Be realistic! Just because you can isn't a good enough reason to buy a chassis of a 1926 Rolls
Royce if you have no idea where to get the rest of the car and no idea of what to do with the parts
if you can get them. Providing you followed the advice above on checking the car over, you
should have a good idea of whether you are bidding for a car you can drive away or one that will
take months before it even has wheels.

If you read the magazines, talked to the owners club and browsed the Internet to get a good idea
of what your aimed for car is selling for, then you should have a price in mind that you will pay
for the car depending on its condition.

Most classic car insurance policies include an agreed value based on the market value of the car.
At the end of the day, it is up to you and your budget. If you feel happy with what you have paid
for your car then that is all that matters.

The basic rules for Internet Auctions.

Identify what you want - and have some idea how much you want to pay. Set a budget

only you know what you can afford to spend, or borrow. Use classic car magazine price guides
and real adverts to see what your classic will cost to buy. Ideally hold back 10 percent to cover
any unexpected problems. Calculate running costs by looking at mpg figures. Get insurance
quotes: classic cars can be covered on cost-effective limited-mileage policies and are often
surprisingly cheap to insure. Remember also that pre 1972 vehicles also have no road fund
licence to pay. Talk to owners about how costly your classic will be to run.

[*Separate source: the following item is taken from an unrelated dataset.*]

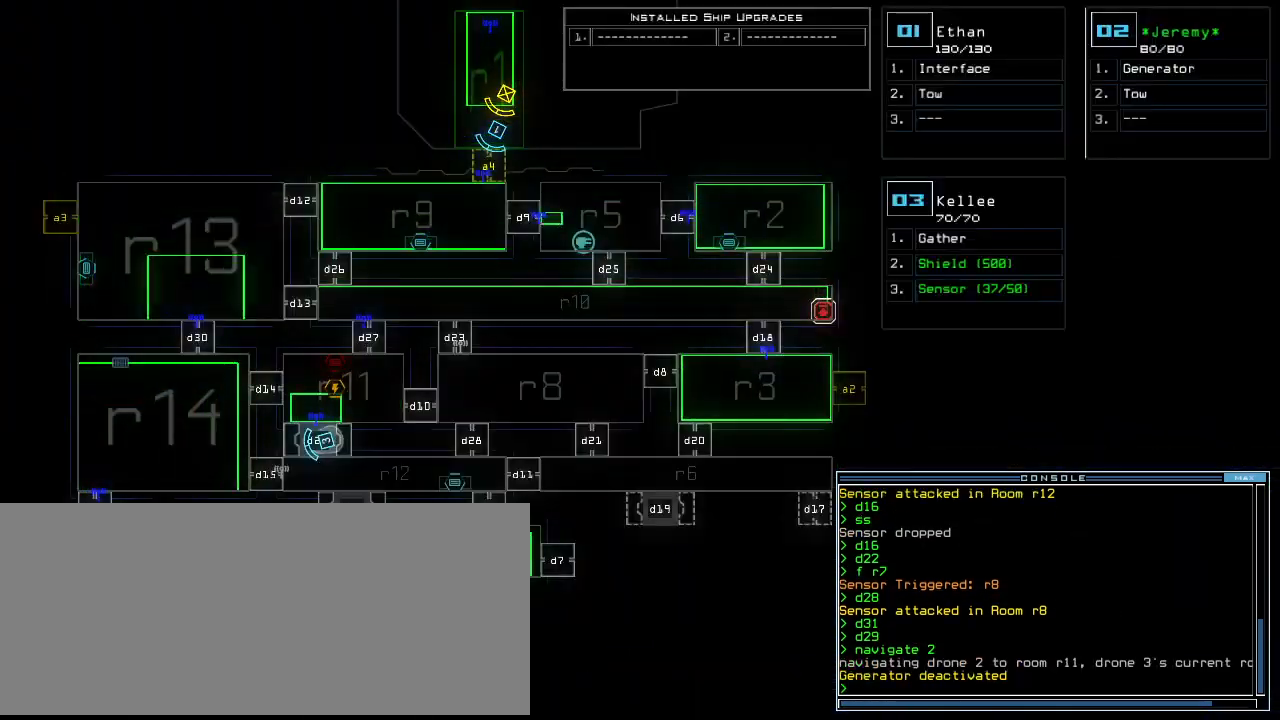
{"keys": ["up"]}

Join the owners club. A huge resource of expertise can be found in owners clubs. Not only will
they have some of the best looked-after cars but they have huge amounts of knowledge on the
subject of buying and running your chosen classic. They often have cheap insurance and parts
schemes, too.

Get an anorak ! No really - buy some books on your chosen classic, read magazines and become
a classic-car bore. Research on the Internet and visit Classic Car Shows to talk to owners. You
can never know too much.

Select a range of examples available... and do not let the cash burn a hole in your pocket. There
are thousands of cars for sale every day so be patient, if it is not there today, it will be soon.

Check the sellers location - are you prepared to travel to inspect and then collect the car if you
win the auction. Do you need to consider the cost of having your new pride and joy collected by
a car transport service or could you hire a trailer and collect it yourself ?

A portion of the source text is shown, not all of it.